But after a divisive election season and a campaign rife with rhetoric against Muslims and immigrants, Trump has not attracted a wealth of star power to his Inaugural Ceremony.
Plans are far from settled, but as the days until the inauguration tick down, Trump's swearing-in ceremony won't include performances from the big name acts like Beyoncé and Yo-Yo Ma who took the stage for President Barack Obama.
And for the record, Trump and his team have said they are fine with that.
Boris Epshteyn, director of communications for the Inaugural Committee, dismissed the absence of major musicians in an interview on CNN in December.
"This is not Woodstock," Epshteyn said. "It's not summer jam. It's not a concert."
One evening earlier in December, Trump tweeted his own disdain for high profile celebrities, writing, "The so-called 'A' list celebrities are all wanting tix to the inauguration, but look what they did for Hillary, NOTHING. I want the PEOPLE!"
This page will update as the situation changes, but here is who the team has officially announced so far.

**Provided data:**

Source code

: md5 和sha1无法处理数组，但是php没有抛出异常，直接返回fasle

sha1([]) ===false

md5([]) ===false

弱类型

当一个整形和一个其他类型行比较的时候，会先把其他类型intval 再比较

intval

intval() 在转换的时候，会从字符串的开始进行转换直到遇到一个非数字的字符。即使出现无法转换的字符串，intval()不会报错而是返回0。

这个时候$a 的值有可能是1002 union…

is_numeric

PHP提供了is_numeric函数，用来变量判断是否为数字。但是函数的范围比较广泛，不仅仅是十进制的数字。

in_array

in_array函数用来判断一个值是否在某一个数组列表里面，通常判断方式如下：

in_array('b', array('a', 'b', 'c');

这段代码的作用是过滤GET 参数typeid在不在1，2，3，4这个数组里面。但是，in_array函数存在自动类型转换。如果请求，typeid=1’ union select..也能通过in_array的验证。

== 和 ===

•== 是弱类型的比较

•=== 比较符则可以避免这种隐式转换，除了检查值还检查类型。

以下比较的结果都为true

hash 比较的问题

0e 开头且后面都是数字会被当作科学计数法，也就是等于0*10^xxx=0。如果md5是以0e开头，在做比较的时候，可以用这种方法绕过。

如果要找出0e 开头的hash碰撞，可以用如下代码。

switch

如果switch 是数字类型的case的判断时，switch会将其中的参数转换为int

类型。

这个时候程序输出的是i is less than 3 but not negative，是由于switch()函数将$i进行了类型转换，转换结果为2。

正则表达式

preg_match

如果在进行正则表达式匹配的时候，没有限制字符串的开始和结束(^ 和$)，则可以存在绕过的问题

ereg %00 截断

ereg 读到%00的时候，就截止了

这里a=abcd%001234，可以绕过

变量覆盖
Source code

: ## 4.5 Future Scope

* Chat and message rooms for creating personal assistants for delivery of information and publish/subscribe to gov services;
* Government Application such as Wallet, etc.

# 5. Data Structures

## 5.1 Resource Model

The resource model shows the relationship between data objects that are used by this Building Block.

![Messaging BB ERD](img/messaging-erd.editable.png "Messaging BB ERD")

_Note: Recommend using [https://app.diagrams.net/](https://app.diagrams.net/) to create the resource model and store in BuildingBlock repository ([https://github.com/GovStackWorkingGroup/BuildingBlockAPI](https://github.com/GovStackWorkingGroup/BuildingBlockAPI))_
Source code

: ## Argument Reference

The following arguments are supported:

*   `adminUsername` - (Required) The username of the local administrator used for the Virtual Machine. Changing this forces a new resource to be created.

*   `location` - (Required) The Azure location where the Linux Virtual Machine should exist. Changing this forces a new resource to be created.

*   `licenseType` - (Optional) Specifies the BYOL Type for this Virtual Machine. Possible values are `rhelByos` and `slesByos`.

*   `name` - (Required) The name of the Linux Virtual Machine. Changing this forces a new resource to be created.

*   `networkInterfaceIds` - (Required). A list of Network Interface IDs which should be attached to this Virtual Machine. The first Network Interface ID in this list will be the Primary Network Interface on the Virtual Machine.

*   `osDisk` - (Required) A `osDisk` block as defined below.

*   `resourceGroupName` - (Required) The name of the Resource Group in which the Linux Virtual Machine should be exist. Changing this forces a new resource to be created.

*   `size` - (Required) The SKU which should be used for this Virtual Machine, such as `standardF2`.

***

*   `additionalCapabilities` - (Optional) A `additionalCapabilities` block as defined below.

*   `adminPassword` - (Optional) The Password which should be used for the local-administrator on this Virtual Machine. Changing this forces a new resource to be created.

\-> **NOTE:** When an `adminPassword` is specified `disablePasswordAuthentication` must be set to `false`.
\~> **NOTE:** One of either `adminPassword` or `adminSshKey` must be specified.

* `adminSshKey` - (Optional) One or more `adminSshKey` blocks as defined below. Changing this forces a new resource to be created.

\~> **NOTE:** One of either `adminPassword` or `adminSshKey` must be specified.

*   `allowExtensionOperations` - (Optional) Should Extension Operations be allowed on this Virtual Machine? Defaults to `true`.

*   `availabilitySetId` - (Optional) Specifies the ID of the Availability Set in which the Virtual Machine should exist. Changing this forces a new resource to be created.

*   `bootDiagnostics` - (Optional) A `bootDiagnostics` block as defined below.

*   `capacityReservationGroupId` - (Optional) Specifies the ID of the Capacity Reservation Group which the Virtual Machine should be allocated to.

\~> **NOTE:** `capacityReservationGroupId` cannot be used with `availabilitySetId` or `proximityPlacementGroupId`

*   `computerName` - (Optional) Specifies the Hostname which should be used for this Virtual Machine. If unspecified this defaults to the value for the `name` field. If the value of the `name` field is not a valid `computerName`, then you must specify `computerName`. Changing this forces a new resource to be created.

**Brief A:** Summarize the passage on Trump's inauguration performers in two sentences.
**Brief B:** According to the passage on Trump's inauguration performers, what position did Boris Epshteyn hold?
**Brief C:** Carry on the passage about Trump's inauguration performers, starting after its final sentence.
The rows above are separate material, apart from the passage on Trump's inauguration performers.

**Exercise answer A:** After a divisive campaign, Trump has drawn little star power to his Inaugural Ceremony, which won't feature big names like Beyoncé and Yo-Yo Ma, who performed for Obama. Trump and his team say they are fine with that: communications director Boris Epshteyn said "It's not a concert," and Trump tweeted that he wants "the PEOPLE" rather than "A" list celebrities.

**Exercise answer B:** He was director of communications for the Inaugural Committee.

**Exercise answer C:**
Talladega Marching Tornadoes
The marching band for Talladega College inked an agreement to perform at the event, but as 2017 came, the issue sparked a days-long debate in the historically black college.
Talladega College President Billy C. Hawkins announced the final decision in a statement, noting that the "lessons students can learn from this experience cannot be taught in a classroom."
"We respect and appreciate how our students and alumni feel about our participation in this parade," said Hawkins. "As many of those who chose to participate in the parade have said, we feel the inauguration of a new president is not a political event but a civil ceremony celebrating the transfer of power."
Supporters of the trip argued that the experience would benefit the band -- and be a source of pride for the relatively unknown school.
The Inaugural Committee announced in December the Rockettes would bring their iconic New York act to the nation's capital. But in the days and weeks that followed, some degree of controversy emerged.
Apparently worried about being associated with the divisive President-elect, several members of the dance group balked at being forced to perform. However, the organization said only those who were willing to perform would do so.
Several members of the Rockettes came forward to talk about their concerns with the group taking part in the inaugural festivities, and eventually one member leaked a recording to Marie Claire of a discussion between members of the Rockettes and Madison Square Garden executive chairman James Dolan.
As Dolan tried to explain his decision to have the Rockettes perform for Trump, one dancer said, "It sounds like you're asking us to be tolerant of intolerance."
Dolan responded, "Yeah, in a way, I guess we are doing that."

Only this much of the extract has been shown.